Alakija, a mother of four sons, is working hard to change such conditions, using her financial background to provide interest-free loans and scholarships.
“We try our best to bring hope back into their lives,” she says, noting that so far the organization has been able “to fend for 2,751 widows and 963 widows’ children, 66 orphans and actually 11 widows at university through the foundation.”
Alakija says her organization’s next goal is to help set up schools across Nigeria, in areas where the women would be able to work the land while their children would attend classes within walking distance.
“Where they and their children can live and grow fruits and vegetables and sell them so that they will be able to build their confidence a bit more,” she says.
Born into privilege in 1951 in Nigeria, Alakija grew up in a very large family — her father had eight wives and 52 children in his lifetime. At the age of seven she moved to the UK with her sister to attend a private school before returning to Nigeria four years later.
She did her first professional steps in the 1970s as a bank secretary but quickly moved along the corporate ladder, becoming the first head of corporate affairs at IMB, Nigeria’s International Merchant Bank.

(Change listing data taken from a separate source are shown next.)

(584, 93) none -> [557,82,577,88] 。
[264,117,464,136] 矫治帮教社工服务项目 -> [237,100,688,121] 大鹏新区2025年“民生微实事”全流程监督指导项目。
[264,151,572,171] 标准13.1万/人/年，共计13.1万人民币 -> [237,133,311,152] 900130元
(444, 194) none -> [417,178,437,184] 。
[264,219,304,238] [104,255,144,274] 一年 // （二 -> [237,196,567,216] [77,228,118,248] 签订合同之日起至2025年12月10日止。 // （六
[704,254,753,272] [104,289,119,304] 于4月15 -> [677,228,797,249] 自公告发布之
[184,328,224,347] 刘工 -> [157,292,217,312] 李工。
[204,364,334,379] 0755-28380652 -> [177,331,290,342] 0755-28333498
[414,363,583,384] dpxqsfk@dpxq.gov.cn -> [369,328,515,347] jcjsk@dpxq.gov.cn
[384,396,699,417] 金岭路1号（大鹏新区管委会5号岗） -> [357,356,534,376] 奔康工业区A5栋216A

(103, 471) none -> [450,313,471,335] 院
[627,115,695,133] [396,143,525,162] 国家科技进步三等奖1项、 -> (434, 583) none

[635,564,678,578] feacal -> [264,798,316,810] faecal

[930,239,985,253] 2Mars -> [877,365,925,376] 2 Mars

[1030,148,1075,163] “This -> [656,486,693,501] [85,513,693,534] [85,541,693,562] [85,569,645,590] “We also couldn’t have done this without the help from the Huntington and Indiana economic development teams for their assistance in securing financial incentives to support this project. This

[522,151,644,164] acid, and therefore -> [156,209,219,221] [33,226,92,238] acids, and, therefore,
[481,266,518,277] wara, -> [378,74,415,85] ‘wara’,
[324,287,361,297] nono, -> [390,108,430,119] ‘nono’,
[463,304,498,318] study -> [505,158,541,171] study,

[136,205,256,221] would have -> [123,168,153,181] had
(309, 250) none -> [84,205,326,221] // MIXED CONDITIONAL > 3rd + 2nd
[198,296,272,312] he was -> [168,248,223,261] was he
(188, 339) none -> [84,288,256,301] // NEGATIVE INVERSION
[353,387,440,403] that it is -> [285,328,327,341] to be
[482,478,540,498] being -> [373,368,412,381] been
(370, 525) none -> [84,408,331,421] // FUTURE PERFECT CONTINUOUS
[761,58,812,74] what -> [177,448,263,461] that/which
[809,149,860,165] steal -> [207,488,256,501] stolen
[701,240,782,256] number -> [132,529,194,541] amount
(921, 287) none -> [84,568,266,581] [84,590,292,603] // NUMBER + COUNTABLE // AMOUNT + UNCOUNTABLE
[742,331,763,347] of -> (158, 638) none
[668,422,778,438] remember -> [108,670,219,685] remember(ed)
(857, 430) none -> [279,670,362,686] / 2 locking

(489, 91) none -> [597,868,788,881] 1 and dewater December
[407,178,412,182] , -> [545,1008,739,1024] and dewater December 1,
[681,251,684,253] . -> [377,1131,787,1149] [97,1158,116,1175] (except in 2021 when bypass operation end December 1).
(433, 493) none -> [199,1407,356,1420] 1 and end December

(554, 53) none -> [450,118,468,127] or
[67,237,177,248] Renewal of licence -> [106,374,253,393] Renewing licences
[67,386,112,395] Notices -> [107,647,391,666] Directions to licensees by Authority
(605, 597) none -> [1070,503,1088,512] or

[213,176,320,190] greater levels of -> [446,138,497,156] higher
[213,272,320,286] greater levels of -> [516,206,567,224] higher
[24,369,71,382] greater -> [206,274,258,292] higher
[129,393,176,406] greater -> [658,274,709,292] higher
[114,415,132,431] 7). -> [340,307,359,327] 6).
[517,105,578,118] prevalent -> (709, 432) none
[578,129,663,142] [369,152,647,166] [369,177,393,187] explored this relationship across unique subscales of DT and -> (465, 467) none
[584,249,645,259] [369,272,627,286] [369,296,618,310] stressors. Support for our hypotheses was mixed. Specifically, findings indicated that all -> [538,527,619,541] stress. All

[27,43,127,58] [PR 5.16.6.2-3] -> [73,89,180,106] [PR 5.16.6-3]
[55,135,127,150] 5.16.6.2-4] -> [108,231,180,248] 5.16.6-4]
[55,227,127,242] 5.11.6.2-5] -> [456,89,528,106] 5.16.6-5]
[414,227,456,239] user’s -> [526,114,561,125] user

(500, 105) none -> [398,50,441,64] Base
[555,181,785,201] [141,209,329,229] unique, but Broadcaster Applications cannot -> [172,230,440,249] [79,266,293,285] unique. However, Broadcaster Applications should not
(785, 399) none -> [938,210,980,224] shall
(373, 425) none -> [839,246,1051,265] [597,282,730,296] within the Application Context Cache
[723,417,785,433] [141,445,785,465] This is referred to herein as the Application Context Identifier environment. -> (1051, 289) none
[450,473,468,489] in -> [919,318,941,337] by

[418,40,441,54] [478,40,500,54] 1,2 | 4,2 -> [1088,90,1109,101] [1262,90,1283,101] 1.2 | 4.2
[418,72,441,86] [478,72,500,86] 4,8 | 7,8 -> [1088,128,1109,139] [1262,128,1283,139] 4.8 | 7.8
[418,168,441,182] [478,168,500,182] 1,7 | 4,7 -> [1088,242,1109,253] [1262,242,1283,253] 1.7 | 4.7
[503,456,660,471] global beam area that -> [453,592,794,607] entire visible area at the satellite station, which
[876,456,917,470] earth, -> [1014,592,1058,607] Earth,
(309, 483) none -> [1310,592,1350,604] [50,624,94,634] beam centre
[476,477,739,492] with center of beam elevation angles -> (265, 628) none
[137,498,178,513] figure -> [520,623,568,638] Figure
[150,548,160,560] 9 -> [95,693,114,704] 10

Two years later she moved into a financial position in the treasury department but soon started thinking about creating her own business.
“It was a time when Nigerians were starting to look inwards and fashion was beginning to pick up in Nigeria and people were being very proud of wearing African fashion, Nigerian clothing,” remembers Alakija, who made the switch from finance to fashion in the mid-1980s.
After studying in London for a year, Alakija returned to Nigeria to make her debut as a designer. She rented a three-bedroom apartment in a popular district of Lagos and called her fashion label Supreme Stitches.
The business was an immediate success as Supreme Stitches became a household brand in Nigeria and turned Alakija into a big name in the country’s fashion industry.
By the 1990s, the award-winning designer’s entrepreneurial acumen led her into another major investment — a foray in the oil business that resulted in the creation of Famfa Oil, a family-run oil and gas exploration and production company in which Alakija, her husband and their children are all heavily involved.
Alakija’s latest chapter in life saw her turn to writing for her autobiography — titled “Growing with the hand that gives the rose” — in which she shares the secrets to her success through her life experiences and challenges.
“I told as much of my life as i could to encourage people, to encourage others to get to where they should be, where they want to be.”
She hopes her latest book will spread her efforts for future change in Nigeria.
“It’s a land flowing with opportunities, land flowing with milk and honey,” she says. “It has its challenges, its faults, but Rome wasn’t built in a day and we all have to come together those who live in it and those living abroad and come together to build our nation.”
“Nigeria has made a lot of progress and it can only get better — we will have to continue to dialogue and criticize ourselves and make it a better place to live in.”